NEW YORK (TheStreet) -- The high yield bond market has stabilized since worries about falling energy prices dragged it down last winter. Richard Lindquist, head of high yield at Morgan Stanley Investment Management, says the good times will continue as long as defaults stay low and the Federal Reserve does not spook the market. 

"At the end of 2014 people didn't know where the bottom was in oil prices, so to some extent a big part of the selloff was justified," says Lindquist. "It really forced people to do research on their energy holdings and find out which companies had good hedges and what type of access to the capital markets they had."
   

Now that the troubled energy companies and their potentially problematic paper have been identified, Lindquist says fund managers and investors have regained confidence in the overall high yield sector. He says he is finding value in the industrial sectors that are still slowly recovering from the 2008 market collapse, as well as some consumer durable names that are growing with the economy. 
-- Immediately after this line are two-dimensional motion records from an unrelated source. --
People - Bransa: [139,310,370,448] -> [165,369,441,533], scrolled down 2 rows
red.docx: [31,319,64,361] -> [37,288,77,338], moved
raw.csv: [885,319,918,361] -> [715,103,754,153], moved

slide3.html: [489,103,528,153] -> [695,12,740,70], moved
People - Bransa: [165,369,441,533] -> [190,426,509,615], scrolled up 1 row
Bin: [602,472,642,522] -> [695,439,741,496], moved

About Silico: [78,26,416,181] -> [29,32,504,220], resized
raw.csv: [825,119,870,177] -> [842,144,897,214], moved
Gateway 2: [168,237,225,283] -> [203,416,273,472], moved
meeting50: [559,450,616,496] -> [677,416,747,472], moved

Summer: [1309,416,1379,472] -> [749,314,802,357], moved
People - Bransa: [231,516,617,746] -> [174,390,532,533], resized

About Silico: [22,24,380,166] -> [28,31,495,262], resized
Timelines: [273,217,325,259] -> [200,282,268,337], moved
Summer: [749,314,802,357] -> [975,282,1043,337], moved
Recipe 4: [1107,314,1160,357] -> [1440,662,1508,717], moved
"Our view is that default rates are likely to remain contained and that high yield issuers, just like investment grade counterparts, will be equally supported by the economy," says Lindquist. "We believe that the middle market of the high yield universe, specifically, can potentially provide that sweet spot for investors-a higher yield, less correlation to interest rates and lower volatility than larger issuers."
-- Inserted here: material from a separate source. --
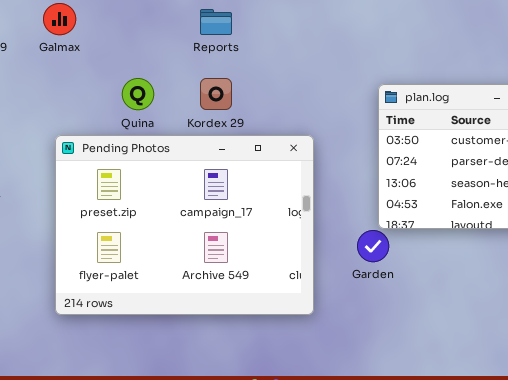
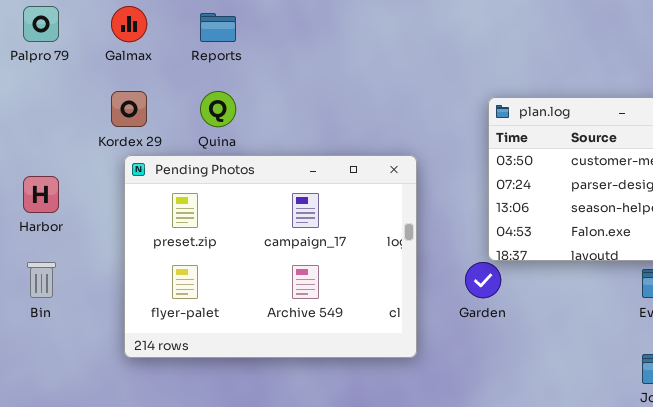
Reports: [200,9,232,35] -> [200,13,236,42], moved
Kordex 29: [200,78,232,110] -> [111,91,147,127], moved

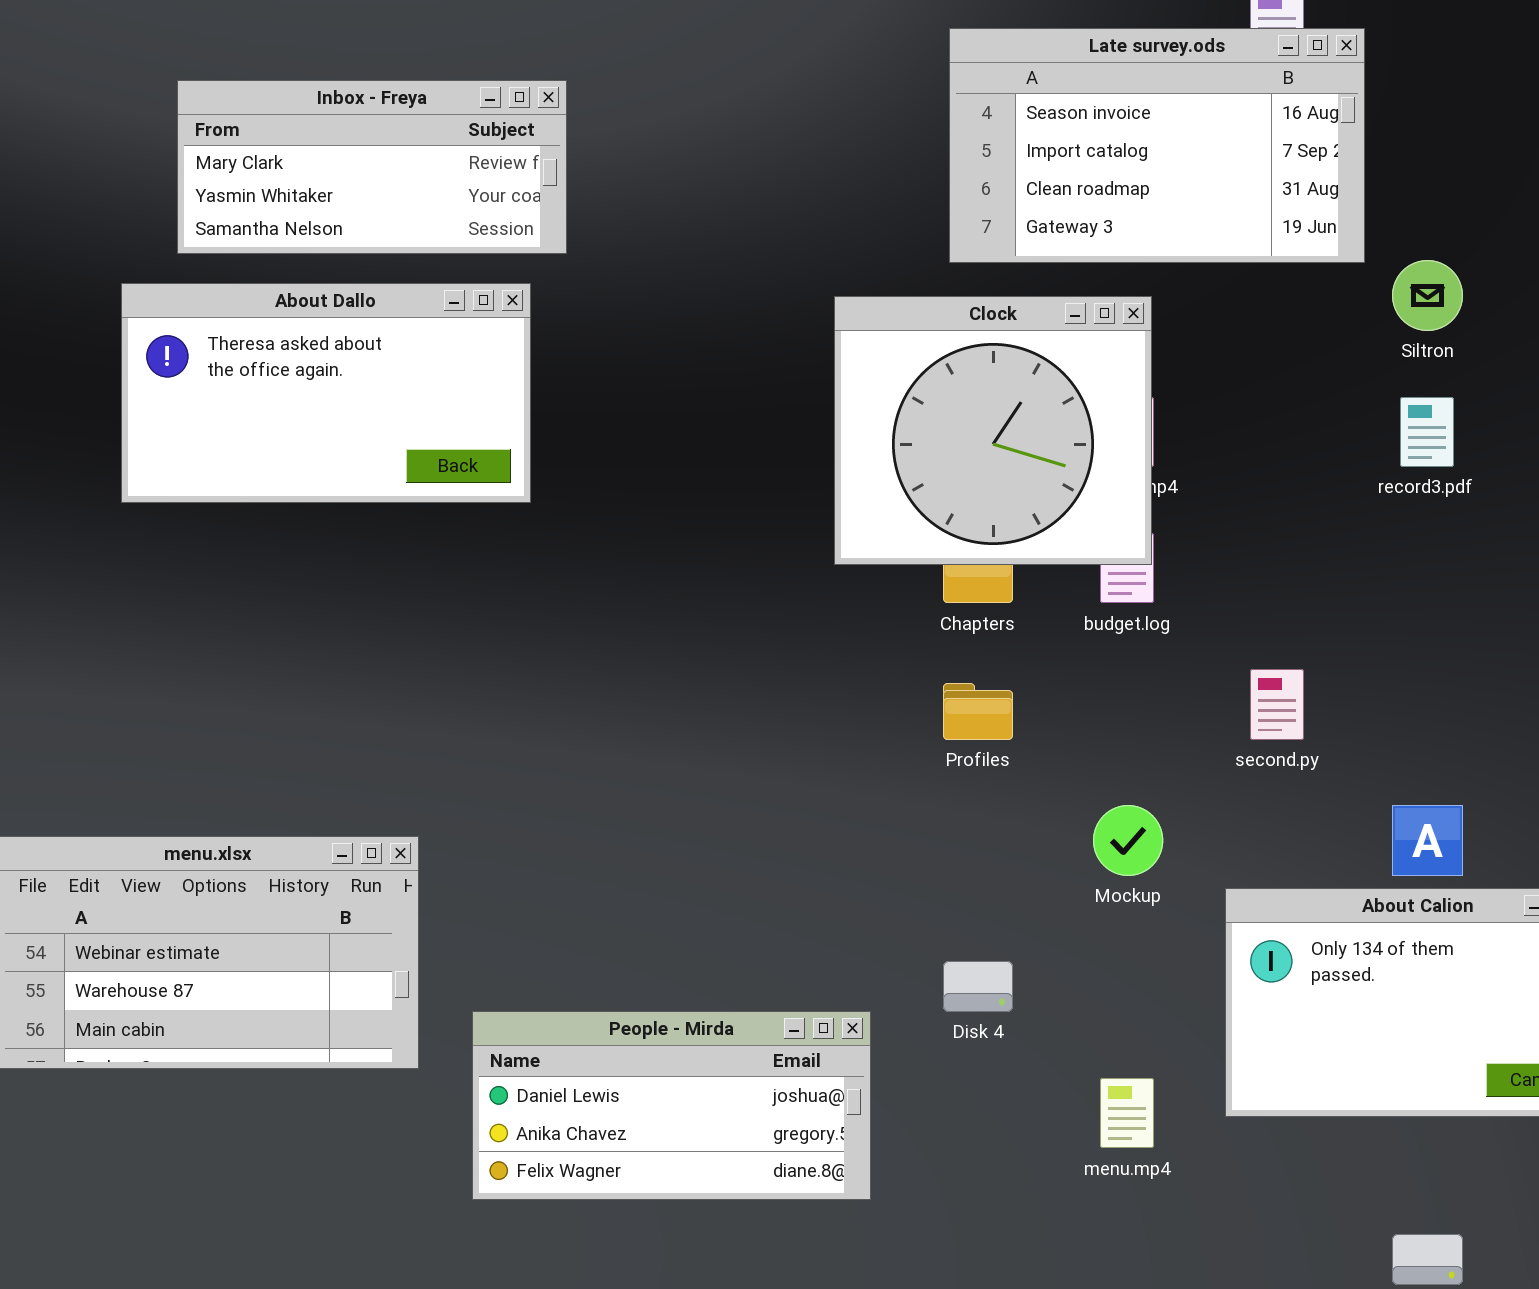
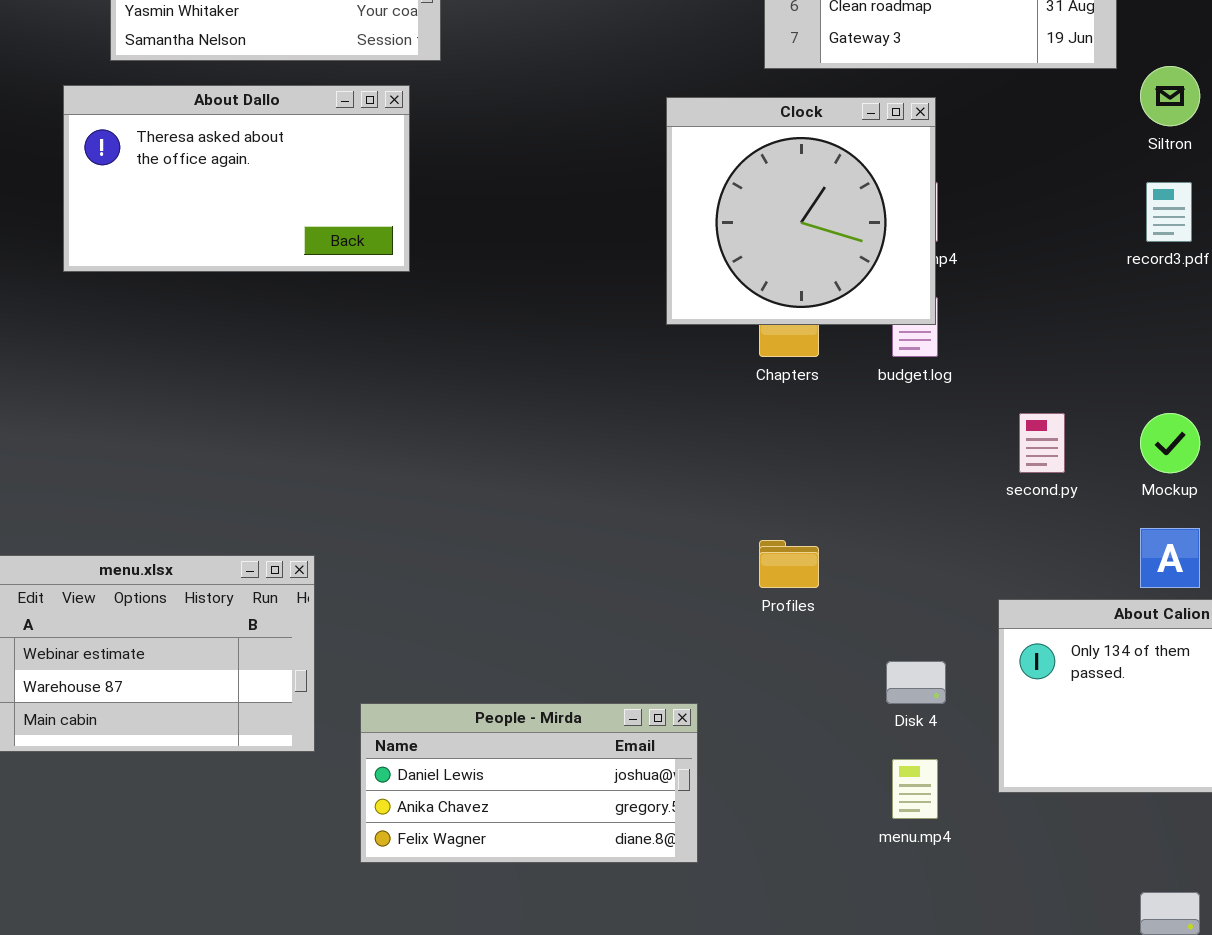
Profiles: [943,683,1013,740] -> [759,540,819,588], moved
Mockup: [1093,805,1163,876] -> [1140,413,1200,473], moved
Disk 4: [943,961,1013,1012] -> [886,661,946,704], moved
Lindquist says supply has not been a problem to date because most of the issuance in the last several years has been used for refinancing. In other words, while the new issue calendar has been sizeable, supply of new high yield bonds has not grown dramatically on a net basis. He adds that the lack of leverage buyout activity, which in the past has signaled the arrival of higher default rates, has also been a positive for the market when it comes to supply.

In Lindquist's view, the biggest risk to the high yield market may be the Federal Reserve and the potential reaction to a highly anticipated rate hike.
 
"If the rate rise is slow and gradual and absorbed fairly well by the markets then I think high yield will not be severely impacted," says Lindquist. "But if people start panicking about the Fed moving too quickly, then you may see a more dramatic selloff."